Visual cognition in multimodal large language models (2311.16093v3)

Published 27 Nov 2023 in cs.LG

Abstract: A chief goal of artificial intelligence is to build machines that think like people. Yet it has been argued that deep neural network architectures fail to accomplish this. Researchers have asserted these models' limitations in the domains of causal reasoning, intuitive physics, and intuitive psychology. Yet recent advancements, namely the rise of LLMs, particularly those designed for visual processing, have rekindled interest in the potential to emulate human-like cognitive abilities. This paper evaluates the current state of vision-based LLMs in the domains of intuitive physics, causal reasoning, and intuitive psychology. Through a series of controlled experiments, we investigate the extent to which these modern models grasp complex physical interactions, causal relationships, and intuitive understanding of others' preferences. Our findings reveal that, while some of these models demonstrate a notable proficiency in processing and interpreting visual data, they still fall short of human capabilities in these areas. Our results emphasize the need for integrating more robust mechanisms for understanding causality, physical dynamics, and social cognition into modern-day, vision-based LLMs, and point out the importance of cognitively-inspired benchmarks.

References (137)

Citations (3)

View on Semantic Scholar

Summary

The paper demonstrates that state-of-the-art vision-based LLMs excel in basic visual tasks but struggle with complex intuitive physics and causal reasoning challenges.
It employs controlled experiments on block stability and object interactions to highlight discrepancies between model performance and human reasoning.
The study reveals significant deficits in intuitive psychology tasks, underscoring the need for enhanced cognitive benchmarks in AI systems.

In recent years, advances in AI have led to the development of highly sophisticated models that can interpret and respond to visual and textual information—so sophisticated, in fact, that we might wonder whether these models have started to "think" like humans. In particular, vision-based LLMs, which include visual processing, have demonstrated impressive capabilities. However, research indicates that these models still do not fully emulate human cognitive processes in key areas.

The paper in focus evaluates the capabilities of several modern vision LLMs across three specific cognitive domains: intuitive physics, causal reasoning, and intuitive psychology. Intuitive physics involves predicting and understanding physical interactions; causal reasoning deals with understanding cause-and-effect relationships; and intuitive psychology involves inferring the mental states and intentions of others. Despite their complexity, these are areas where even young children demonstrate significant proficiency, suggesting that understanding and replicating these abilities is crucial for developing AI that truly mimics human thinking.

Through a series of experiments, the researchers investigated the performance of the models in tasks such as predicting the stability of block towers and inferring the potential outcomes of removing certain blocks. GPT-4, one of the largest models with a visual processing component (denoted as GPT-4V), and several other models were put to the test. They found that although models like GPT-4V were proficient at elementary tasks like identifying colors or counting objects in an image, they struggled when the tasks required more complex reasoning about physics and causality. Surprisingly, none of the models matched human performance levels in these cognitive domains.
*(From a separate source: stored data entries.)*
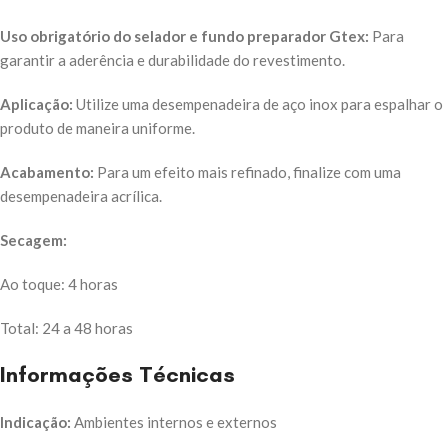
Uso obrigatório do selador e fundo preparador Gtex:
Para
garantir a aderência e durabilidade do revestimento.
Aplicação:
Utilize uma desempenadeira de aço inox para espalhar o
produto de maneira uniforme.
Acabamento:
Para um efeito mais refinado, finalize com uma
desempenadeira acrílica.
Secagem:
Ao toque: 4 horas
Total: 24 a 48 horas
Informações Técnicas
Indicação:
Ambientes internos e externos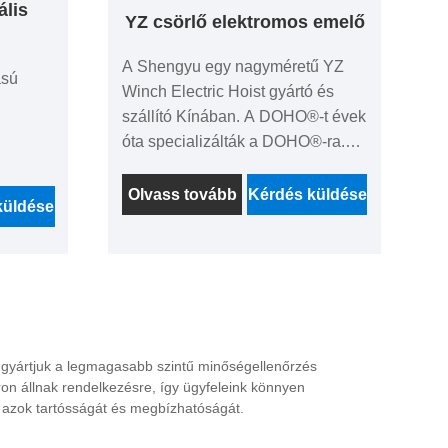
ális
YZ csörlő elektromos emelő
A Shengyu egy nagyméretű YZ
ású
Winch Electric Hoist gyártó és
szállító Kínában. A DOHO®-t évek
óta specializálták a DOHO®-ra.
Gyárakként az ár-előny, az OEM
melője.
és az ODM képesség, a szigorú
Olvass tovább
Kérdés küldése
 az OEM
küldése
minőség-ellenőrzési rendszer és a
igorú
jó értékesítés utáni szolgáltatás
zer és a
után sok ügyfelet hoz nekünk a
tatás,
világ minden tájáról. Várjuk, hogy
ünk a
hosszú távú partnerré váljunk
k, hogy
Kínában.
unk
 gyártjuk a legmagasabb szintű minőségellenőrzés
ron állnak rendelkezésre, így ügyfeleink könnyen
 azok tartósságát és megbízhatóságát.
Additionally, the models also failed to demonstrate any significant aptitude in intuitive psychology tasks, which require an understanding of others' preferences based on visual cues. The failure in this domain was noteworthy across all models tested.
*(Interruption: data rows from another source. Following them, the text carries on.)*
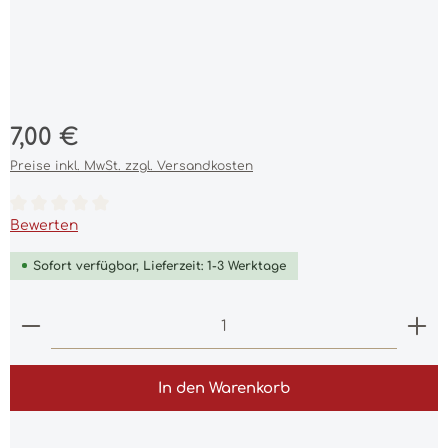
Regulärer Preis:
7,00 €
Preise inkl. MwSt. zzgl. Versandkosten
Durchschnittliche Bewertung von 0 von 5 Sternen
Bewerten
Sofort verfügbar, Lieferzeit: 1-3 Werktage
Produkt Anzahl: Gib den gewünschten Wert ein 
In den Warenkorb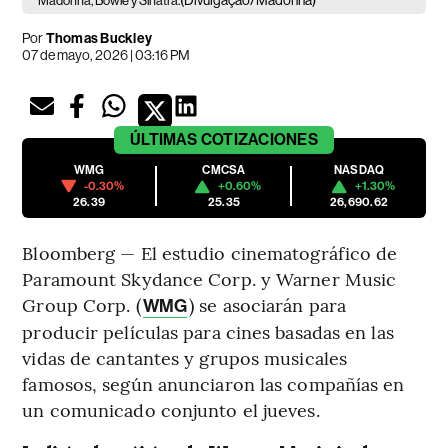
(Divulgação/Madonna)
Madonna, Bowie y Sinatra.
Por
Thomas Buckley
07 de mayo, 2026 | 03:16 PM
ÚLTIMAS
COTIZACIONES
WMG
CMCSA
NASDAQ
-0.30%
+0.60%
+1.30%
26.39
25.35
26,690.62
Bloomberg — El estudio cinematográfico de
Paramount Skydance Corp. y Warner Music
Group Corp. (
) se asociarán para
WMG
producir películas para cines basadas en las
vidas de cantantes y grupos musicales
famosos, según anunciaron las compañías en
un comunicado conjunto el jueves.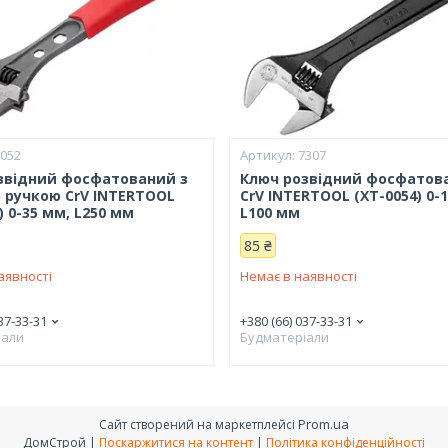
2052
7307
звідний фосфатований з
Ключ розвідний фосфатов
 ручкою CrV INTERTOOL
CrV INTERTOOL (XT-0054) 0-
) 0-35 мм, L250 мм
L100 мм
85 ₴
аявності
Немає в наявності
37-33-31
+380 (66) 037-33-31
іали
Будматеріали
Prom.ua
Сайт створений на маркетплейсі
ДомСтрой |
Поскаржитися на контент
|
Політика конфіденційності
The upshot is that, while modern vision-based LLMs have become quite adept at processing visual information, their capacity for deep reasoning and understanding of intuitive human concepts remains limited. The paper concludes that integrating more advanced mechanisms for causality, physical dynamics, and social cognition is necessary for further advancement. It also highlights the importance of developing benchmarks inspired by cognitive science to appropriately evaluate these AI models.

The research is a critical step in the continued effort to improve AI systems. It sheds light on current limitations and paves the way for future work exploring a broader range of cognitive domains and model variations. Nonetheless, the complexity of human cognition continues to pose a challenge to the current state of technology, reflecting the nuanced and multifaceted nature of our intellect. As AI models evolve, so too must the methods and benchmarks we use to measure their approximation of the human mind.